The federal government's proposed guidelines for what constitutes "meaningful use" of electronic health records technology are overly complex and too time-consuming for most practices to implement by 2011, according to an analysis by the American College of Physicians.
The guidelines stem from a provision in the American Recovery and Reinvestment Act of 2009, the so-called stimulus legislation, that pledged $19 billion toward the adoption of health information technology, such as electronic health records, by physicians' offices and hospitals to help modernize the nation's health-care system.
To determine who would be eligible for the incentive payments that are to accompany use of electronic records, the Health Information Technology Policy Committee, a federal advisory committee to the U.S. Department of Health and Human Services, developed "meaningful use" rules. The proposed rules were published in December, and interested parties had 90 days to submit comments.
Dr. Michael Barr, vice president of practice advocacy and improvement for ACP, said that the College is very supportive of the "meaningful use" concept but that some specifics in the proposed rule would place an unnecessary burden on physicians and their clinical teams, especially those at small- and mid-size practices.
"The challenge is getting the right information into the electronic health record needed to improve quality without creating additional and unnecessary work," Barr said. "The most important goal for 2011 'meaningful use' criteria should be to move eligible physicians and hospitals toward the routine capture of relevant clinical data in structured formats at the point of care."
In its comments, submitted March 10, the College indicated that the rules as currently written call for physicians to report on too many clinical measures and to make tabulations that would require labor-intensive, manual counting of activities done or, in some cases, not done.
For example, practices would have to determine the percentage of various activities done electronically, including transmitting prescriptions orders. Though the ability to track electronic prescriptions would presumably be built into an electronic records system, the ACP noted that it would be difficult and time-consuming for a practice to track prescriptions not ordered electronically in order to calculate the ratio.

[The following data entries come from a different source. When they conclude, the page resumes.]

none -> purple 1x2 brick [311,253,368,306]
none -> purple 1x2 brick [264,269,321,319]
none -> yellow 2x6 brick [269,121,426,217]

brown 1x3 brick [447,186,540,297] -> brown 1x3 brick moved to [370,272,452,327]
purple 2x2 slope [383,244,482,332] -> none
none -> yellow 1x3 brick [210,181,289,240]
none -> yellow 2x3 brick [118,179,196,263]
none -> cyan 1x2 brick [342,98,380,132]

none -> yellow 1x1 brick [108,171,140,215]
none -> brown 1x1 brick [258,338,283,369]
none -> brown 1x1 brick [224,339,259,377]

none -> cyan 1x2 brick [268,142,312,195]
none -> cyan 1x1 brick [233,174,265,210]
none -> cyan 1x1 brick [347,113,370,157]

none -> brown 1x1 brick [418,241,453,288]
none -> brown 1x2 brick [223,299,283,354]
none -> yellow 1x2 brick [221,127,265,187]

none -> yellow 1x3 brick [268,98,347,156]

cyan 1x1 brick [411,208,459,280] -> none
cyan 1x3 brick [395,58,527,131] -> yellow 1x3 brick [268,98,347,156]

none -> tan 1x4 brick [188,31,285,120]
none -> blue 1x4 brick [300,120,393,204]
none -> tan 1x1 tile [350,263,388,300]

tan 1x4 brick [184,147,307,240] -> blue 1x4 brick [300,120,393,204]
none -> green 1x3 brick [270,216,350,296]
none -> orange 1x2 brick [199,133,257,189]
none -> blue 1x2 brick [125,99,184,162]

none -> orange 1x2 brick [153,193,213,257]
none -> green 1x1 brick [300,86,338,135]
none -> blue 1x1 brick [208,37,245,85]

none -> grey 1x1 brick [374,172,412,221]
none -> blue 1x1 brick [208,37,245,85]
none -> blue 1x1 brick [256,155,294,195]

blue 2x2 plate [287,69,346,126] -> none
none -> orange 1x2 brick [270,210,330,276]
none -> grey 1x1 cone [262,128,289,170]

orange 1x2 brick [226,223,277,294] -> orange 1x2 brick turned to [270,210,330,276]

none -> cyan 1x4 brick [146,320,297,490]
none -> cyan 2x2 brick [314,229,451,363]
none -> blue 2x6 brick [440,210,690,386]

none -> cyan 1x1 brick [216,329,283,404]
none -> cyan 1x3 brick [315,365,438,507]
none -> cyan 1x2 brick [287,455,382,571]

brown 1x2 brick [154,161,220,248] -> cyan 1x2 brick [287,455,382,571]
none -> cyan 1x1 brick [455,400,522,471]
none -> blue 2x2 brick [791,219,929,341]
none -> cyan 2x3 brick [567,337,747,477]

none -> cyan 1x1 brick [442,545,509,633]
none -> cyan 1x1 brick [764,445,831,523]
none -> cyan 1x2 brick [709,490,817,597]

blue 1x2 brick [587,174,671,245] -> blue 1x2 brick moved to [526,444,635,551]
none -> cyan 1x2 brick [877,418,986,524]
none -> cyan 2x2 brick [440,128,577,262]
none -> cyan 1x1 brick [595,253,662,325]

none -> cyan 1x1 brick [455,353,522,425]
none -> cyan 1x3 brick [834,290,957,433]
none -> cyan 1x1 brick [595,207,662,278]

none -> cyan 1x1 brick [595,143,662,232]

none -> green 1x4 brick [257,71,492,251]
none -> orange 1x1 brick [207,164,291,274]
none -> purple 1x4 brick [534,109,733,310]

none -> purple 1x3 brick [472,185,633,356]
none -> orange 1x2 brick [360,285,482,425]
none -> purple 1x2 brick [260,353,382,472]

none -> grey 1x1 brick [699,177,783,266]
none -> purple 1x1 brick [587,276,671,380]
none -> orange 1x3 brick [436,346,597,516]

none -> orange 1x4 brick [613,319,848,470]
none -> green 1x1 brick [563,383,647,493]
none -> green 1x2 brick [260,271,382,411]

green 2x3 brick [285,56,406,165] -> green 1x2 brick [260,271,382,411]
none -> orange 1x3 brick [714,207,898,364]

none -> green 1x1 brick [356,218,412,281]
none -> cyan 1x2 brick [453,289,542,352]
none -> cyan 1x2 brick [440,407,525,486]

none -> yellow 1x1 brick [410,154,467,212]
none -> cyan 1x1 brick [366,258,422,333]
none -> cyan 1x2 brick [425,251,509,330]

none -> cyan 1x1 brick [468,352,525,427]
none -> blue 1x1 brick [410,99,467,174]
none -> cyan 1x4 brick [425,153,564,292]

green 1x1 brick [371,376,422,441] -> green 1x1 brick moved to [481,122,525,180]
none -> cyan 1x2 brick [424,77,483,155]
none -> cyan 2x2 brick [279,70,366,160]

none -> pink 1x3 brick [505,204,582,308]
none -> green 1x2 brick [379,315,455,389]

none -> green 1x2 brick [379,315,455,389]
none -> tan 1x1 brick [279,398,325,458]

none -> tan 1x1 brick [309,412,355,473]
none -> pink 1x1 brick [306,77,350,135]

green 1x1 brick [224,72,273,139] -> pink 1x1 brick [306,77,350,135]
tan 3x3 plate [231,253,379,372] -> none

"In terms of practicality, it becomes a challenge to come up with some of these denominators," Barr said. "We support the intent, but we really wanted to make sure the initial thrust should be data collection in a standardized way as a part of workflow to generate quality measures that can be used to improve patient care and reporting."
ACP stressed in its submitted comments that doctors and their staff should be able to collect the necessary data during their normal process of documenting their work and should not have to hire additional personnel, requiring expenditures over and above the costs of the software and hardware, just to meet the "meaningful use" requirements.
Key areas of concern cited by ACP in its comments were:
- The proposed rules require doctors to report on too many measures. "The amount of effort required to report so many measures is enormous," the College indicated. Some, such as recording height/weight in preventive care, might not be relevant in all situations.
- The pass-fail system of determining who is meeting "meaningful use" criteria means that a practice could miss out on the incentives for falling short in just one measure. Because of the complexity of the reporting rules, ACP said, "it seems highly unlikely that any physician or healthcare provider would be capable of reporting successfully on every metric." It also urged that practices serving as patient-centered medical homes be granted certain "equivalence" credits.
The College suggested that the rules be revised in several ways, including:
- Denominators that require manual counting of activities that cannot be captured electronically should be eliminated to avoid adding unnecessarily to the workload.
- Terms such as "order" and "test" should be defined more clearly to make sure that practices will understand what is expected.
- The rules should clearly state specifically who would be responsible for reporting each care activity to avoid duplicated efforts and waste.
- Requirements that have little to do with clinical outcomes -- such as checking insurance eligibility electronically -- should not be required to meet the "meaningful use" mandate.